Reproduce each record verbatim, images excluded.
*** DATA SHOWN ***
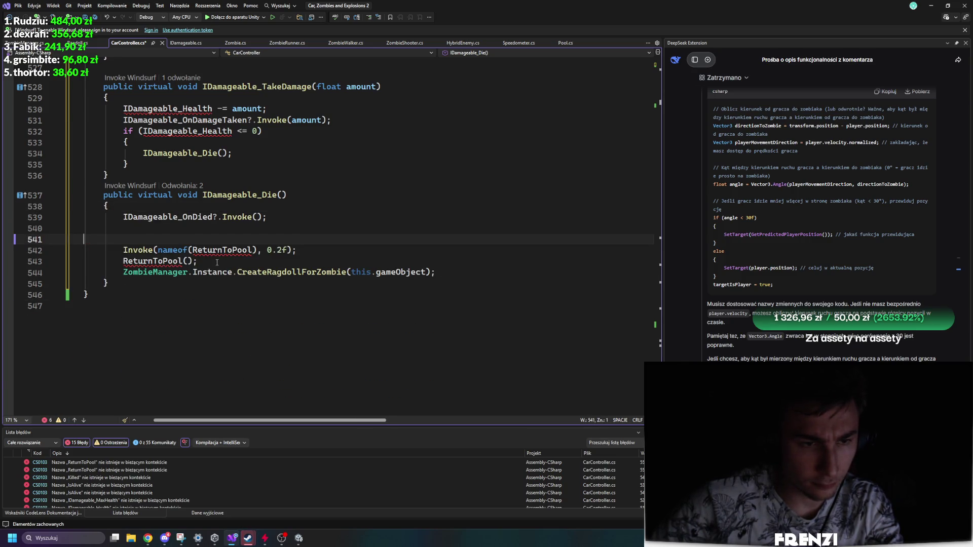
mouse_move(217, 263)
mouse_down()
mouse_move(83, 239)
mouse_move(83, 228)
mouse_up()
key(Delete)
*** End of DATA SHOWN ***
* **SOLUTION BELOW**
mouse_move(217, 263)
mouse_down()
mouse_move(83, 239)
mouse_move(83, 228)
mouse_up()
key(Delete)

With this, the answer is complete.